### REQUIRED ACTION
Please arrange the lines below as a two-column CSV with the headers instruction and reading, one row per line: the line's text goes in the instruction field and its answer in the reading field. Quote every field, replace any line breaks with spaces, and include all the lines.

### RECORD EXTRACTS
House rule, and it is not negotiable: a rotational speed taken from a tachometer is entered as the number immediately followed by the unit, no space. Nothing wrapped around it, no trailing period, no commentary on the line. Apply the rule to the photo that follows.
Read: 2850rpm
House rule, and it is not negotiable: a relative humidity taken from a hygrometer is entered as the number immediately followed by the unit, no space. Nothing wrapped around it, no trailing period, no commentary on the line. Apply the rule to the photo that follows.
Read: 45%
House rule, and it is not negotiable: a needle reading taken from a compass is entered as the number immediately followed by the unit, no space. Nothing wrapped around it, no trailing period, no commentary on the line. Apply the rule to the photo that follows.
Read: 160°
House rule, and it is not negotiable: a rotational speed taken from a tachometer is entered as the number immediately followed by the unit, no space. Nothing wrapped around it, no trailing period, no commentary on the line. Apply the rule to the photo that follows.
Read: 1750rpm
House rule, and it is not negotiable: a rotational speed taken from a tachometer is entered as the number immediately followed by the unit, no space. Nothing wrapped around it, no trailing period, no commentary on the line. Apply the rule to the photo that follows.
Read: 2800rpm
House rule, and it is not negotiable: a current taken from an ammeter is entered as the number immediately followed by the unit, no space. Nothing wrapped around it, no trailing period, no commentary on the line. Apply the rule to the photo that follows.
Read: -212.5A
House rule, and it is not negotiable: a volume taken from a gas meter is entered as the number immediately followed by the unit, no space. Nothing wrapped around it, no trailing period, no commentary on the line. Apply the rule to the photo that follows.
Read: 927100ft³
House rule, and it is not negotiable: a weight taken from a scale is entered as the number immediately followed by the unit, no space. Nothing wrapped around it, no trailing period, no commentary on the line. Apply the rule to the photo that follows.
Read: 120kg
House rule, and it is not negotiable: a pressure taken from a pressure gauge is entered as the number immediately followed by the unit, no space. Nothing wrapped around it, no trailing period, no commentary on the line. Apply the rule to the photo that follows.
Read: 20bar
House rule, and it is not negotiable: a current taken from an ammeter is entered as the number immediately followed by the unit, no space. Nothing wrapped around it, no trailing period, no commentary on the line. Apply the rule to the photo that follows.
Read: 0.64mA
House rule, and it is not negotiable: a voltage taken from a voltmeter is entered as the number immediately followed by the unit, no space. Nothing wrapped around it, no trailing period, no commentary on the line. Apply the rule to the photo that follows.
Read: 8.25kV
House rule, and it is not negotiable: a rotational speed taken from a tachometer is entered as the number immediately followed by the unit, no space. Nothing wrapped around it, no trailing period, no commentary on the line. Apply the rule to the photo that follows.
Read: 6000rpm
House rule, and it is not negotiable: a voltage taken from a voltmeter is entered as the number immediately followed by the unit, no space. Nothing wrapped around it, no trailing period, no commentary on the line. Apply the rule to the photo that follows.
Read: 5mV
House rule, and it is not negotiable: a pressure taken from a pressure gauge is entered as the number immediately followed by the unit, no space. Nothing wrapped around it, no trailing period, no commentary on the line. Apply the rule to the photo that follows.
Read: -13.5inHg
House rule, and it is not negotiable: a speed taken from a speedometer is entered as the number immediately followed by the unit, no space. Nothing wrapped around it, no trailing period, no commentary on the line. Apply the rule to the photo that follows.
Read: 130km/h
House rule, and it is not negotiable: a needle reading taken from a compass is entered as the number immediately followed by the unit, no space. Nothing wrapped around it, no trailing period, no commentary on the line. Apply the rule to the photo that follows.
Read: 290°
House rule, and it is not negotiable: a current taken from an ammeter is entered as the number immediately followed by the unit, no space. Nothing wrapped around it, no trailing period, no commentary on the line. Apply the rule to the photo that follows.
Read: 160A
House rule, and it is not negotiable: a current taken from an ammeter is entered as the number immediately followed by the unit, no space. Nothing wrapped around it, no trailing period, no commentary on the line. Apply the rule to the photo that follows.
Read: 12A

### EXERCISE RESPONSE
instruction,reading
"House rule, and it is not negotiable: a rotational speed taken from a tachometer is entered as the number immediately followed by the unit, no space. Nothing wrapped around it, no trailing period, no commentary on the line. Apply the rule to the photo that follows. Read:","2850rpm"
"House rule, and it is not negotiable: a relative humidity taken from a hygrometer is entered as the number immediately followed by the unit, no space. Nothing wrapped around it, no trailing period, no commentary on the line. Apply the rule to the photo that follows. Read:","45%"
"House rule, and it is not negotiable: a needle reading taken from a compass is entered as the number immediately followed by the unit, no space. Nothing wrapped around it, no trailing period, no commentary on the line. Apply the rule to the photo that follows. Read:","160°"
"House rule, and it is not negotiable: a rotational speed taken from a tachometer is entered as the number immediately followed by the unit, no space. Nothing wrapped around it, no trailing period, no commentary on the line. Apply the rule to the photo that follows. Read:","1750rpm"
"House rule, and it is not negotiable: a rotational speed taken from a tachometer is entered as the number immediately followed by the unit, no space. Nothing wrapped around it, no trailing period, no commentary on the line. Apply the rule to the photo that follows. Read:","2800rpm"
"House rule, and it is not negotiable: a current taken from an ammeter is entered as the number immediately followed by the unit, no space. Nothing wrapped around it, no trailing period, no commentary on the line. Apply the rule to the photo that follows. Read:","-212.5A"
"House rule, and it is not negotiable: a volume taken from a gas meter is entered as the number immediately followed by the unit, no space. Nothing wrapped around it, no trailing period, no commentary on the line. Apply the rule to the photo that follows. Read:","927100ft³"
"House rule, and it is not negotiable: a weight taken from a scale is entered as the number immediately followed by the unit, no space. Nothing wrapped around it, no trailing period, no commentary on the line. Apply the rule to the photo that follows. Read:","120kg"
"House rule, and it is not negotiable: a pressure taken from a pressure gauge is entered as the number immediately followed by the unit, no space. Nothing wrapped around it, no trailing period, no commentary on the line. Apply the rule to the photo that follows. Read:","20bar"
"House rule, and it is not negotiable: a current taken from an ammeter is entered as the number immediately followed by the unit, no space. Nothing wrapped around it, no trailing period, no commentary on the line. Apply the rule to the photo that follows. Read:","0.64mA"
"House rule, and it is not negotiable: a voltage taken from a voltmeter is entered as the number immediately followed by the unit, no space. Nothing wrapped around it, no trailing period, no commentary on the line. Apply the rule to the photo that follows. Read:","8.25kV"
"House rule, and it is not negotiable: a rotational speed taken from a tachometer is entered as the number immediately followed by the unit, no space. Nothing wrapped around it, no trailing period, no commentary on the line. Apply the rule to the photo that follows. Read:","6000rpm"
"House rule, and it is not negotiable: a voltage taken from a voltmeter is entered as the number immediately followed by the unit, no space. Nothing wrapped around it, no trailing period, no commentary on the line. Apply the rule to the photo that follows. Read:","5mV"
"House rule, and it is not negotiable: a pressure taken from a pressure gauge is entered as the number immediately followed by the unit, no space. Nothing wrapped around it, no trailing period, no commentary on the line. Apply the rule to the photo that follows. Read:","-13.5inHg"
"House rule, and it is not negotiable: a speed taken from a speedometer is entered as the number immediately followed by the unit, no space. Nothing wrapped around it, no trailing period, no commentary on the line. Apply the rule to the photo that follows. Read:","130km/h"
"House rule, and it is not negotiable: a needle reading taken from a compass is entered as the number immediately followed by the unit, no space. Nothing wrapped around it, no trailing period, no commentary on the line. Apply the rule to the photo that follows. Read:","290°"
"House rule, and it is not negotiable: a current taken from an ammeter is entered as the number immediately followed by the unit, no space. Nothing wrapped around it, no trailing period, no commentary on the line. Apply the rule to the photo that follows. Read:","160A"
"House rule, and it is not negotiable: a current taken from an ammeter is entered as the number immediately followed by the unit, no space. Nothing wrapped around it, no trailing period, no commentary on the line. Apply the rule to the photo that follows. Read:","12A"